**Records supplied**
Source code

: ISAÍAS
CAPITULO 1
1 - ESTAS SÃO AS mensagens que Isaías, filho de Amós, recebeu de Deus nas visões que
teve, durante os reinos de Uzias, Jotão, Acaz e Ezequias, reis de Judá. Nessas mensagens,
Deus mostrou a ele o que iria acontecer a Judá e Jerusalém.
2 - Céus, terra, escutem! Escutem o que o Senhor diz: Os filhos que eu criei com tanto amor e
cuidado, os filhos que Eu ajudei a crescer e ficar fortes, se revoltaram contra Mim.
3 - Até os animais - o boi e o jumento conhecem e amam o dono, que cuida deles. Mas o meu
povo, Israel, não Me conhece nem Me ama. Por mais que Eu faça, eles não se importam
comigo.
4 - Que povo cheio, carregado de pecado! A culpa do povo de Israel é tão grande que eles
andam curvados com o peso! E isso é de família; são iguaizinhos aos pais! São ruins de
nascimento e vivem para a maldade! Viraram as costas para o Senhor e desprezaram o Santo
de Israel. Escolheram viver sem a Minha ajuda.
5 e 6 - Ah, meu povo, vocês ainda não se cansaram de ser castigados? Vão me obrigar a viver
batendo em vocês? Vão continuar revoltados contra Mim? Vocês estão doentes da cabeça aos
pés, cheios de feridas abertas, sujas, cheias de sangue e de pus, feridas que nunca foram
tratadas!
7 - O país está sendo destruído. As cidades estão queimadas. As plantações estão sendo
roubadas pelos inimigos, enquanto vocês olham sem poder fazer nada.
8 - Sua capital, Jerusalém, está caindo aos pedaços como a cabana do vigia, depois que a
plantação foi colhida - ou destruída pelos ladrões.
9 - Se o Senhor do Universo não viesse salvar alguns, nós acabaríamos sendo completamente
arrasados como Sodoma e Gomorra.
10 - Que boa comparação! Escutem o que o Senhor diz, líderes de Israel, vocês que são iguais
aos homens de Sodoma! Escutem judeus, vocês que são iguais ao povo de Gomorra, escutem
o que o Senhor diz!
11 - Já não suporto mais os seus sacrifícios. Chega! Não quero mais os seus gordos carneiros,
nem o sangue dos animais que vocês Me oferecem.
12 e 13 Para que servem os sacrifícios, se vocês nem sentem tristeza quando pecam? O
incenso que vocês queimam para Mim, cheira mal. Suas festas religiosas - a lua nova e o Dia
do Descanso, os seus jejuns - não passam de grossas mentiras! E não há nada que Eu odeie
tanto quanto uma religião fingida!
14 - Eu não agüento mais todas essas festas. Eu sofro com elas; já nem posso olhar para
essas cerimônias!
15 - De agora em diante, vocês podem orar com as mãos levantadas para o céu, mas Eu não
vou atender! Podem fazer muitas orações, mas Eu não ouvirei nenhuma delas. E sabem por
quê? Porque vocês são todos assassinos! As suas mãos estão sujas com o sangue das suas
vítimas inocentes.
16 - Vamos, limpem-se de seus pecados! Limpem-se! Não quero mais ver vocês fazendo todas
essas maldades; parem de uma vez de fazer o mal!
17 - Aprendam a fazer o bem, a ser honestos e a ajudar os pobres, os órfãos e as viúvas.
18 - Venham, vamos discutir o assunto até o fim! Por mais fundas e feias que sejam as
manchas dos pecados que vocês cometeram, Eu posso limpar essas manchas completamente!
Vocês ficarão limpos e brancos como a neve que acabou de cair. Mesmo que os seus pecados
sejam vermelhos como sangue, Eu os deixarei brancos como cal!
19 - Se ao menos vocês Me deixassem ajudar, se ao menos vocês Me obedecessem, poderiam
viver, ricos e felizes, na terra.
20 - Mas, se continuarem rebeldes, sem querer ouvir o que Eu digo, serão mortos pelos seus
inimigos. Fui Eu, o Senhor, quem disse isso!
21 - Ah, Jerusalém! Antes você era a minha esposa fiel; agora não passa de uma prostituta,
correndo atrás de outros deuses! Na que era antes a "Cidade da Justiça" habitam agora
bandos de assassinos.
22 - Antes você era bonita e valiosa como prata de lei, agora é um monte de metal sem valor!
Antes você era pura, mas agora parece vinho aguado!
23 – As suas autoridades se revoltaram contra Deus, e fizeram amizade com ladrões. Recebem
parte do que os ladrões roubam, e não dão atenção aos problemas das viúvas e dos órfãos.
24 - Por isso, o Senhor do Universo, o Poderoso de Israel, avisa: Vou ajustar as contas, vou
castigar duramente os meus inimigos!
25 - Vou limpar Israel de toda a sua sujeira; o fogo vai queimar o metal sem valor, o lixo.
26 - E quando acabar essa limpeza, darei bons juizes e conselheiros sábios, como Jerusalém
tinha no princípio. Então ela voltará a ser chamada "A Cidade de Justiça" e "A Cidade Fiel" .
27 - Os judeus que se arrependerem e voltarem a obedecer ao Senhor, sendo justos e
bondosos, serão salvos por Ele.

**Exercise aim**
Show each line of the material above that contains the string "terra". Case counts.

**Solution**
2 - Céus, terra, escutem! Escutem o que o Senhor diz: Os filhos que eu criei com tanto amor e
viver, ricos e felizes, na terra.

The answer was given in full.